Маня долго, однако, проболела. Зима проходила, а она все еще оставалась в лечебнице. Ида Ивановна одна навещала сестру два раза каждую неделю и привозила о ней домой самые радостные вести. Месяца за полтора до выхода Мани из заведения я один раз провожал Иду Ивановну и видел Маню. Она была очень бледна, и эта бледность еще более увеличивалась от черной шелковой, шапочки, которая была на ее обритой головке; но в общем Маня мне показалась совершенно здоровою. Ее болезненная впечатлительность действительно заметно уменьшалась. Никогда я не видал ее более спокойною, хотя Ида Ивановна рассказывала и сам я заметил, что у нее зато явился свой новый пунктик, новое влияние. Маня всею душою привязалась к доктору N. Насколько это чувство можно было анализировать в Мане, оно имело что-то очень много общего с отношениями некоторых молодых религиозных и несчастных в семье русских женщин к их духовным отцам; но, с другой стороны, это было что-то не то. Что-то строгое и равноправное заявлялось в каждом обращении Мани к N, но в то же время все это выражалось с безграничнейшим доверием и теплейшей дружбой. Когда доктор N позволял себе заговорить с Манею о чем-нибудь в несколько наставительном тоне, Маня выслушивала его с глубоким вниманием и спокойствием; но тотчас же, как только он произносил последнее слово, Маня откашливалась и начинала возражать ему, сохраняя свое всегдашнее грациозное спокойствие и тихую самостоятельность. Она писала дневник и всякий раз давала его просматривать доктору. Этот дневник и служил у них предметом разговоров, из которых выходили их временные несогласия, но которых, кроме их двух, никто никогда не слышал.

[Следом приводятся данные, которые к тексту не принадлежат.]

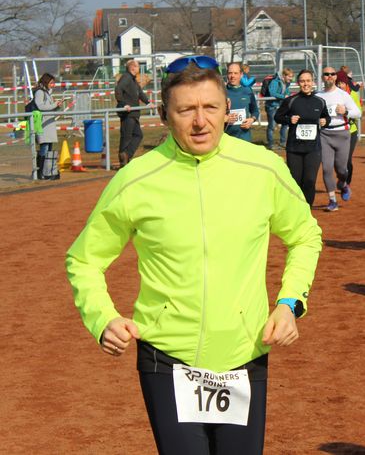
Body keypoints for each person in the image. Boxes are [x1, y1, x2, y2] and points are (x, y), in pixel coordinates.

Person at [65, 55, 323, 455]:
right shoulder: (136, 180)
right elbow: (84, 259)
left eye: (210, 107)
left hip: (245, 351)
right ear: (164, 115)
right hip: (167, 357)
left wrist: (290, 303)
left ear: (227, 109)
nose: (200, 121)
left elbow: (305, 235)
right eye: (186, 110)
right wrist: (103, 318)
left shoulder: (263, 168)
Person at [274, 69, 331, 206]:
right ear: (298, 83)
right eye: (302, 81)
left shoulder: (320, 101)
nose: (306, 84)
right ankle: (296, 209)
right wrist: (289, 119)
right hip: (294, 149)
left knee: (310, 181)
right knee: (296, 181)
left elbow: (326, 117)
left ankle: (307, 210)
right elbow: (277, 117)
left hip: (313, 149)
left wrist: (325, 121)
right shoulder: (291, 101)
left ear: (313, 82)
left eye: (308, 81)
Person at [318, 66, 362, 212]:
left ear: (335, 77)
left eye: (332, 74)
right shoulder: (318, 96)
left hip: (342, 134)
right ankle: (332, 200)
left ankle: (343, 184)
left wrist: (346, 111)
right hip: (324, 135)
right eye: (326, 74)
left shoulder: (343, 95)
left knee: (342, 169)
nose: (329, 76)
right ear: (322, 77)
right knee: (326, 168)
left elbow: (358, 113)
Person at [115, 59, 151, 167]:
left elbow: (140, 93)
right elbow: (118, 90)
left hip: (134, 113)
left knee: (138, 135)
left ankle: (126, 155)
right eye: (138, 66)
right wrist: (123, 104)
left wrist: (148, 102)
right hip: (128, 114)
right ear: (132, 68)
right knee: (126, 137)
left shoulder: (133, 80)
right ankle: (123, 159)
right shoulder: (126, 78)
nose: (139, 68)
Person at [30, 73, 63, 180]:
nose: (53, 85)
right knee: (44, 148)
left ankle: (46, 171)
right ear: (46, 82)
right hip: (43, 124)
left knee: (48, 148)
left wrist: (57, 106)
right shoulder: (40, 92)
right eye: (51, 82)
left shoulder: (47, 93)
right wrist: (54, 105)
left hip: (49, 124)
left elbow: (49, 107)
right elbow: (40, 106)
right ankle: (39, 172)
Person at [336, 67, 362, 186]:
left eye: (342, 83)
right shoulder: (333, 96)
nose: (340, 86)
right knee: (338, 160)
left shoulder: (353, 95)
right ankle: (342, 178)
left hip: (351, 131)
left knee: (347, 159)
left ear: (346, 83)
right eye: (338, 83)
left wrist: (346, 112)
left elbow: (359, 113)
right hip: (337, 132)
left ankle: (346, 182)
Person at [224, 62, 259, 143]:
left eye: (235, 73)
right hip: (226, 139)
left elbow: (255, 111)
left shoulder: (247, 91)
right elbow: (212, 114)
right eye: (230, 73)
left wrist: (252, 119)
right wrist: (224, 119)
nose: (232, 76)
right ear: (227, 75)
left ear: (241, 75)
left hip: (244, 139)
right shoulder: (221, 92)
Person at [266, 68, 295, 149]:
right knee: (272, 126)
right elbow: (272, 93)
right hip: (272, 106)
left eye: (292, 77)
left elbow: (286, 92)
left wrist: (288, 96)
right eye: (289, 76)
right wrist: (283, 96)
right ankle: (271, 144)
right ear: (284, 76)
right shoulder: (275, 82)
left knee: (285, 123)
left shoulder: (287, 83)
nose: (291, 78)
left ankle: (283, 142)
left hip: (281, 106)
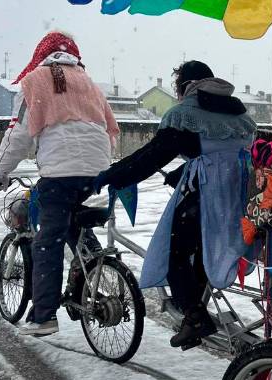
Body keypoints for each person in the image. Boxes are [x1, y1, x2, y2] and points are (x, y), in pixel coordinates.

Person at [93, 61, 257, 350]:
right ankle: (196, 308)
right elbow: (225, 152)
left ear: (184, 87)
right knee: (203, 248)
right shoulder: (237, 111)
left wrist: (111, 175)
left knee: (176, 252)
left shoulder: (186, 114)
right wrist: (183, 171)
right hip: (240, 197)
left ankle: (194, 317)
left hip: (208, 197)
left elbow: (150, 157)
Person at [0, 31, 119, 336]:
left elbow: (17, 136)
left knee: (48, 242)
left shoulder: (34, 81)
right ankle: (93, 271)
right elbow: (110, 129)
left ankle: (44, 316)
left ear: (41, 54)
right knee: (78, 224)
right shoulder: (90, 84)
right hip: (98, 173)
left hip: (59, 176)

Проходило лето; доктор давно говорил Мане, что она совершенно здорова и без всякой для себя опасности может уехать домой. Маня не торопилась. Она отмалчивалась и все чего-то боялась, но, наконец, в половине сентября вдруг сама сказала сестре, что она хочет оставить больницу.
Пятнадцатого числа Ида Ивановна взяла карету и поехала за Маней. В доме давно все было приготовлено к ее приему. Ида Ивановна перешла в комнату покойной бабушки, а их бывшая комната была отдана одной Мане, чтобы ее уж ровно никто и ничем не обеспокоил. Положено было не надоедать Мане никаким особенным вниманием и не стеснять ее ничьим сообществом, кроме общества тех, которых она сама пожелает видеть.
Возвратясь домой, Маня немножко сплакнула, поблагодарила мать за ее любовь и внимание и тихо заключилась в свою комнатку. С тех пор сюда не входил никто, кроме Иды, которая сообщала мне иногда по секрету, что Маня до жалости грустна и все-таки по временам тяжело задумывается.